Our company has many IT assets that are underleveraged because we have previously favored building rather than reusing or buying

We have many redundant applications and reducing this through reuse will reduce maintenance costs and improve system stability

Implications

(How)

Architecture Governance will ensure projects adhere to this principle.

Our company will develop an understanding of functional and technical assets available for reuse. This will be kept up to date.

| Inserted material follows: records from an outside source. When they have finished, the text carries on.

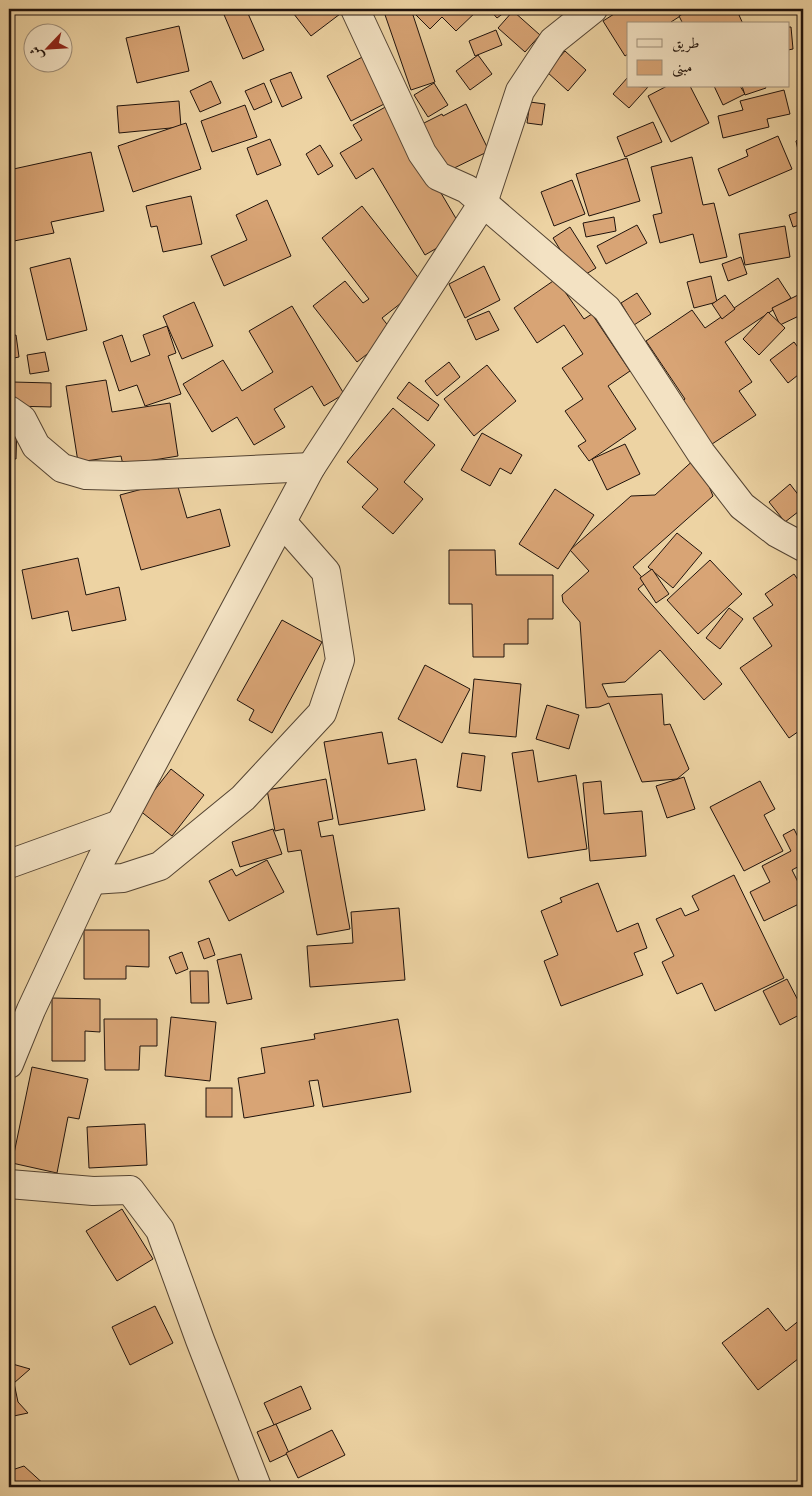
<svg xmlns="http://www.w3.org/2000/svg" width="812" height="1496" font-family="'IM FELL Double Pica',Amiri,serif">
<rect width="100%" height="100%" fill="#edd3a3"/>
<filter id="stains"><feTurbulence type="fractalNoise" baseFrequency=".004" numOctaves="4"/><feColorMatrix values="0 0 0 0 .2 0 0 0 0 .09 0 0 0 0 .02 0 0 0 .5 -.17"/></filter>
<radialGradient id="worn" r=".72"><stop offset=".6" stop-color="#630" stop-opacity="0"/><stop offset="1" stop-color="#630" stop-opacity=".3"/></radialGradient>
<g fill="#d8a475" stroke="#20130c">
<polygon points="224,9 246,9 264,50 243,59 222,10"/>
<polygon points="290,9 336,9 340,14 311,36"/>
<polygon points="383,9 411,9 435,82 411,90"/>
<polygon points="410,9 479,9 456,31 442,17 430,29"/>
<polygon points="489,9 509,9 497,18"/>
<polygon points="622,9 683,9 685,13 671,22 672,24 628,24 628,54 625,56 603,21"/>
<polygon points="692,9 704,9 705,11 710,9 751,9 739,15 743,24 683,24 679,16"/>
<polygon points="513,11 540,35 525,52 498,28"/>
<polygon points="179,26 189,71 137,83 126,38"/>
<polygon points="788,27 791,27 793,49 788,50"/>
<polygon points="496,30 502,45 475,56 469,41"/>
<polygon points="565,51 586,70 568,91 547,72"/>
<polygon points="366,55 390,101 351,121 327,76"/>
<polygon points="478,55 492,74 470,90 456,71"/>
<polygon points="291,72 302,98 282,107 270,80"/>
<polygon points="628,77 628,86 648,87 629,108 613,94"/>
<polygon points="211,81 221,103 200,112 190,91"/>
<polygon points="264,83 272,102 254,110 245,91"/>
<polygon points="434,83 448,105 428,117 414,95"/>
<polygon points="667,86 690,86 709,123 671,142 648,96"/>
<polygon points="714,86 740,86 745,94 723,105"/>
<polygon points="742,86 765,86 766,88 745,95"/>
<polygon points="784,90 790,114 767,119 769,127 723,138 718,116 743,110 740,101"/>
<polygon points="179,101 181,127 119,133 117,106"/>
<polygon points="530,102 545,104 542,125 527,123"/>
<polygon points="466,104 489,151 444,173 420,125 442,114 443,116"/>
<polygon points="245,105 257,137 212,152 201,121"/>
<polygon points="389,105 464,232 425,255 373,168 356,179 340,153 362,140 353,125"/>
<polygon points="653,122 662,142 625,157 617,137"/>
<polygon points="186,123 201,169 133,192 118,146"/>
<polygon points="778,136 792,169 729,196 718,169 748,156 746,150"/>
<polygon points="803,136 803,164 800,159 796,141"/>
<polygon points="270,139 281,165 257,175 247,148"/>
<polygon points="320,145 333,166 318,175 306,154"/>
<polygon points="91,152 104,211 51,222 54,233 9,242 9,170"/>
<polygon points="692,157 703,205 714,203 727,257 700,263 693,234 660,243 653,215 662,213 651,167"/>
<polygon points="627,158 640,201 589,216 576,174"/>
<polygon points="572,180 585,214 554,226 541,192"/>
<polygon points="191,196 202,244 163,252 157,226 151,227 146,206"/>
<polygon points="267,200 291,256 224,286 211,256 247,240 236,215"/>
<polygon points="362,206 424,285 382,318 394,333 357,362 313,306 345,281 363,303 369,299 322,238"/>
<polygon points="803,210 803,224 793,227 789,215"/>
<polygon points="614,217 616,231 586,237 583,223"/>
<polygon points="637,225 647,243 606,264 597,246"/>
<polygon points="785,226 790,257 745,265 739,234"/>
<polygon points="570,227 596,268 578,279 553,238"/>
<polygon points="741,257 747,274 728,281 722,264"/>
<polygon points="70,258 87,330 47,340 30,268"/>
<polygon points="484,266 500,300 465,318 449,284"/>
<polygon points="711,276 717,302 694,308 687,282"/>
<polygon points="778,278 791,298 725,342 752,382 739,391 756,415 706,448 677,405 685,399 646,341 692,310 705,328"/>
<polygon points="556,279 584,319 592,314 630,371 608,386 636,429 589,461 578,446 586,441 565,411 583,399 562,368 583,354 564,325 537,343 514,308"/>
<polygon points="637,293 651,314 634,325 621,303"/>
<polygon points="725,295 735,309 722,319 712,304"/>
<polygon points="798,295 803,305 803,314 780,325 772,308"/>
<polygon points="194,302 213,346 182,359 163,316"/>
<polygon points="292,306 344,394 324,406 312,386 274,409 285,427 254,445 237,417 212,432 183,384 223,360 242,391 273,372 249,331"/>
<polygon points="489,311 499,330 476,340 467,320"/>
<polygon points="768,312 785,328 759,355 743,339"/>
<polygon points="167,326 176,353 168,356 181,394 145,406 137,385 119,391 103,342 122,335 131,362 150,355 143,335"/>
<polygon points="16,335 19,357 9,359 9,336"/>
<polygon points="794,342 803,354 803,371 788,383 770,360"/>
<polygon points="45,352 49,371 30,374 27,355"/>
<polygon points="449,362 460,377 437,396 425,381"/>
<polygon points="487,365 516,401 474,436 444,399"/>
<polygon points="106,380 112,412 170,403 178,456 123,465 121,456 78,462 66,386"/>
<polygon points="13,382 51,383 51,407 13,406"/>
<polygon points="409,382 439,405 428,421 397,398"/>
<polygon points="393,408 435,445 404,482 423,499 393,534 362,507 378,489 347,462"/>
<polygon points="9,421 17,421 16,459 9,458"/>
<polygon points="482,433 522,455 511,474 500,468 490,486 461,470"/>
<polygon points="625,444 640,474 607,490 592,459"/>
<polygon points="697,457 713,496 633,567 646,582 638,589 722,684 704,700 660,650 625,682 602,684 608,697 662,694 664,725 670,724 689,769 677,779 642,782 609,703 599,707 586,708 580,622 563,602 562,595 589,571 570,550 631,496 655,495"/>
<polygon points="9,460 10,460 13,528 9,528"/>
<polygon points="176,480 187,518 220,509 230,546 141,570 120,495"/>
<polygon points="790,484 803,501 803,508 785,522 769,502"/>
<polygon points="555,489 594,515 558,569 519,544"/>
<polygon points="677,533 702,553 673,588 648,567"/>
<polygon points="449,550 495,550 496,575 553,575 553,619 528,619 528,644 504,644 504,657 473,657 472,604 449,604"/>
<polygon points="78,558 86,595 119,587 126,620 72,631 68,611 32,619 22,570"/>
<polygon points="710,560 742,594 698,634 667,600"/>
<polygon points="652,569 669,594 656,603 640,578"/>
<polygon points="794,574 803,587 803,731 802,729 789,738 740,668 772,646 753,618 773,605 765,594"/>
<polygon points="729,608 743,619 720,649 706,638"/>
<polygon points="282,620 322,642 272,733 249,720 254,710 237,700"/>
<polygon points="425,665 470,689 442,743 398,719"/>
<polygon points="474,679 521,684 516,737 469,733"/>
<polygon points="547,705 579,715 569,749 536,739"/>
<polygon points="382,732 388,764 416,759 425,810 339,825 324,742"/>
<polygon points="533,750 538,782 576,775 587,849 528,858 512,753"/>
<polygon points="462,753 485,756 481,791 457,787"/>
<polygon points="171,769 204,795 172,836 139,810"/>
<polygon points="684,777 695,809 667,818 656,786"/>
<polygon points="326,779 333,819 318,822 321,837 333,835 350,929 317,935 301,850 288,852 284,829 275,831 267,790"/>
<polygon points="601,781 604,814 642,811 646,856 590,861 583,783"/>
<polygon points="760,781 775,809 764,815 783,851 744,871 710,807"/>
<polygon points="273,829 282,854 240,867 232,842"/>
<polygon points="794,829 803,847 803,864 792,870 803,892 803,902 764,921 750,892 770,882 762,866 791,851 783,835"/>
<polygon points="267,860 284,892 229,921 209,881 232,869 236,876"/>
<polygon points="734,875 784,978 715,1011 702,983 677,994 662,962 674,956 656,919 681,908 685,916 699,910 692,896"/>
<polygon points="598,883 617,932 638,923 647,948 634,953 643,975 561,1006 544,961 558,955 541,911 562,902 560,898"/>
<polygon points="399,908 405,980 310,987 307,946 353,943 351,912"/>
<polygon points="84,930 149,930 149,967 126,966 126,979 84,979"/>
<polygon points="209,938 215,955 204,959 198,942"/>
<polygon points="182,952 188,969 176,974 169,957"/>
<polygon points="241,954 252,999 227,1004 217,960"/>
<polygon points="190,971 208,971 209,1003 191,1003"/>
<polygon points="787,979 803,1010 803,1013 780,1025 763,991"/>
<polygon points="52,998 100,999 100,1032 85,1031 85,1061 52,1061"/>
<polygon points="171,1017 216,1022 210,1081 165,1076"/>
<polygon points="104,1019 157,1019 157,1046 140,1046 139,1070 105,1070"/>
<polygon points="398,1019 411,1092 323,1107 318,1080 309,1081 314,1106 244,1118 238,1078 265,1073 261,1048 315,1039 314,1034"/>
<polygon points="32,1067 88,1079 79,1119 68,1117 57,1173 12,1163"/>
<rect x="206" y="1088" width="26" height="29"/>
<polygon points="145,1124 147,1165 89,1168 87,1127"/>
<polygon points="122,1209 153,1259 117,1281 86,1231"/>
<polygon points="155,1306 173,1343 130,1365 112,1327"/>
<polygon points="768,1308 786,1331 801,1319 803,1321 803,1355 758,1390 722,1343"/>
<polygon points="9,1363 30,1369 14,1383 18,1402 28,1413 9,1417"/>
<polygon points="301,1386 311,1409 274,1425 264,1403"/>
<polygon points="276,1424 289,1453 270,1462 257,1432"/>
<polygon points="332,1430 345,1455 298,1478 286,1453"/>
<polygon points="24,1466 47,1487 9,1487 9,1471"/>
</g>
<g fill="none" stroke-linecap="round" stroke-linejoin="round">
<g stroke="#534332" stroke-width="30">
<g id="street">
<polyline points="355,9 422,153 438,176 467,189 607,309 701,453 742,506 777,533 803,547"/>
<polyline points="9,410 22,419 36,446 62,468 86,475 124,476 311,467"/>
<polyline points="9,864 120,824"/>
<polyline points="92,880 123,878 160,866 243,798 322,713 340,660 326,572 282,522"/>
<polyline points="9,1064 31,1010 102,858 311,467 483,203 520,91 553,41 593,9"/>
<polyline points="9,1184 93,1191 130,1190 160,1230 200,1340 257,1487"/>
</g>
</g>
<use href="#street" stroke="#f3e2c3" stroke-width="28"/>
</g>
<rect width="812" height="1496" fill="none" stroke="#edd3a3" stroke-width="30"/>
<rect x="10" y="10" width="792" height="1476" fill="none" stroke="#20130c" stroke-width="2.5"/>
<rect x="15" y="15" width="782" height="1466" fill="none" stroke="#20130c"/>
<rect x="627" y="22" width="162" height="65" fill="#f3e2c3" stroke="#9f8f7a"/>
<rect x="637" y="39" width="25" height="8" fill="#f3e2c3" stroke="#9f8f7a"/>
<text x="672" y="48" font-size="15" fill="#20130c">طريق</text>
<rect x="637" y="60" width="25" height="15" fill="#d8a475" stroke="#9f8f7a"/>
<text x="672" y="72" font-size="15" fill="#20130c">مبنى</text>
<g transform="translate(48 48) rotate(245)"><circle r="24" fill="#f3e2c3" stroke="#9f8f7a"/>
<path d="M0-4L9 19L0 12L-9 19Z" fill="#8f2418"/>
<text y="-8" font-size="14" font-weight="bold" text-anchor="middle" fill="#20130c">ش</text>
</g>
<rect width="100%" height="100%" filter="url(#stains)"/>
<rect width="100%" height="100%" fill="url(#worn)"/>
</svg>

We will strive for fewer and deeper software vendor relationships and need to influence their roadmaps to mesh with our needs

To add a new tool to our portfolio, we will also plan and fund replacement of the installed base of the former tool

Architecture principles become a core shared assumption for all initiatives in the enterprise. This radically simplifies decision making. It ensures that all projects align with and are moving toward the target state

Other enterprise architecture principles an organization might consider include:

  • Don't Automate Bad Business Complexity Principle
  • Avoid Package Customization Principle
  • Prefer Service Orientation over Application Orientation Principle
  • Don't Over / Under Engineer Principle

An example of the Banking Specific Architecture Principle:

  • Only a master source of data can create business events
  • All processing should be STP with manual interventions only for exceptions
  • Combine multiple analytics libraries into a single common library (depends on trading desk size and product complexity!)

Conclusion
EA is important and without it organizations will be unable to deliver technology in an efficient and effective manner. If a project team works anyway they want to, and use any technology they want to, chaos will result. Functionality and information will be duplicated and reuse will occur sporadically, if at all. There will be conflict between systems that cause each other to fail. Individual projects may be deemed successful, but as a portfolio there may be serious challenges. Systems don't exist in vacuum, but rather co-exist with several and sometimes hundreds of other systems. For example, building a Bloomberg interface to store bond static and prices built by the rates front office IT group may be viewed as a success in isolation, but such functionality are required by many systems within the organization, e.g., e-trading, pricing analytics, risk, settlement systems, and other front office trading applications, e.g., credit derivatives and repo. If each area builds such functionality, costs skyrocket (e.g., multiple Bloomberg licenses, duplication of interfaces, data, hardware), and it increases complexity and operational risk within the organization. EA plays a fundamental role in preventing such scenarios from occurring.